2016年6月5日日曜日

人生を楽しまない、ことの功罪について

私事ですが、仕事中はほとんど笑うことはありません。

その理由はいろいろありますが、大きな原因は、そういうのが日本の美徳としてあったからと思います。

中高生時代は、今よりも激しい受験競争がありましたし、大学では、精神を病む人や失踪する人がでるような環境下で研究生活をおくっていましたし、会社でも仕事中に歯を見せると先輩から注意されるような労働環境でした。

要は、苦労と努力と自分を追い込むような考え方が正しく、楽しくやろうなどという考えは甘えということになります。

こういう考えは、国が貧しいときは正しい考えなのですが、国が豊かになると、少々まずい考えとなります。

例えば、自動車であれば、それなりの性能を満たすように必死に考えて設計すればよいのですが、国が豊かになれば、性能を満たすだけでなく、「楽しい」とか「美しい」とか、人の感性を満足させることが必要となります。

そういう自動車を、人生を楽しんでいない人が設計することは無理があります。 これは自動車に限らず、BtoC製品のすべてにいえると思います。

日本の企業はBtoCの事業からBtoBの事業へ軸足を移しておりますが、これは、BtoB事業は努力とか論理とかで勝負できますが、感性が勝負となるBtoC事業では勝てなくなってきているからと思います。

そうしますと、今後は、あまり努力とか苦労とかいうのではなく、イタリアのような人生を楽しむような国造りも必要と思います。

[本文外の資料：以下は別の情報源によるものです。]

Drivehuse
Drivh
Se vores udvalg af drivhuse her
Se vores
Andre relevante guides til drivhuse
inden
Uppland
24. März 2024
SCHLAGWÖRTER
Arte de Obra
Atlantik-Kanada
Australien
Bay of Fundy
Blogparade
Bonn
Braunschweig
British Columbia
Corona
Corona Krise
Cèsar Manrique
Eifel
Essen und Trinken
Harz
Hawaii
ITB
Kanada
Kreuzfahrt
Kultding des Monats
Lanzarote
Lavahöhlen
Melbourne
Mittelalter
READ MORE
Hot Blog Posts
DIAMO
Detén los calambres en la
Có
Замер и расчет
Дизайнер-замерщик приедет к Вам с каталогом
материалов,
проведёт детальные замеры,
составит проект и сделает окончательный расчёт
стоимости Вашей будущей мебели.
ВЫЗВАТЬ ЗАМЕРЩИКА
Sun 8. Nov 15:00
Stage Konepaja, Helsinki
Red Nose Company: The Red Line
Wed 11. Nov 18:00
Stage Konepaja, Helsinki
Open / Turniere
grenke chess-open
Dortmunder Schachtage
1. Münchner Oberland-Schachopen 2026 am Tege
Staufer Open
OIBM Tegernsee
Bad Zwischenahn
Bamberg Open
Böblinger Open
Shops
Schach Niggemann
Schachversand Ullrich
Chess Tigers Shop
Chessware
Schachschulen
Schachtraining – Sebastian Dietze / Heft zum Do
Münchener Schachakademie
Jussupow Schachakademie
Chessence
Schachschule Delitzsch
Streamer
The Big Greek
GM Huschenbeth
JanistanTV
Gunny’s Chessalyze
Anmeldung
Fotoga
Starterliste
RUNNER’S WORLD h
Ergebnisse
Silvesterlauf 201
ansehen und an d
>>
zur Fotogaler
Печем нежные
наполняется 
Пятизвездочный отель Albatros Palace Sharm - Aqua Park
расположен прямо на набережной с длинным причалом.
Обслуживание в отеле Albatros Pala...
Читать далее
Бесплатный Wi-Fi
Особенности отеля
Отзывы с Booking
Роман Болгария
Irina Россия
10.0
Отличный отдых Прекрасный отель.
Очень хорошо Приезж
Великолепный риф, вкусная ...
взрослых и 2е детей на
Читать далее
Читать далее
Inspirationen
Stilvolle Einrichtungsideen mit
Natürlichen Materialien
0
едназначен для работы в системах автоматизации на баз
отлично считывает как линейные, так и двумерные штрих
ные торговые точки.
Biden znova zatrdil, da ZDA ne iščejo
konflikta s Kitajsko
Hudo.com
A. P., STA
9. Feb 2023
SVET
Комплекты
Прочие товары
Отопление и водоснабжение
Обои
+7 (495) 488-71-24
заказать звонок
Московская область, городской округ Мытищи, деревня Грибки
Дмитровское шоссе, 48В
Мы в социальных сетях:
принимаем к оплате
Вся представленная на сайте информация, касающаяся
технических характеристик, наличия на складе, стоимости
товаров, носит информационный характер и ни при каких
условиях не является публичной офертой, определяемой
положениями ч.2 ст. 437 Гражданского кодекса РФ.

またまた、私事ですが、自分も技術者時代は BtoC製品の開発にかかわっていましたが、なんとなくミスマッチを感じ、今は、「感性」は不要で、「論理だけ」が必要とされる弁理士へ転職しました。

とはいえ、特許の仕事だけをやっている分には「感性」は不要なのですが、商標(ブランド)、意匠(デザイン)、著作権(アート)の仕事にかかわるようになると、やはり「感性」を理解するような場面も出てきますので、もう少し自分も人生を楽しむようにならないといけないと思います。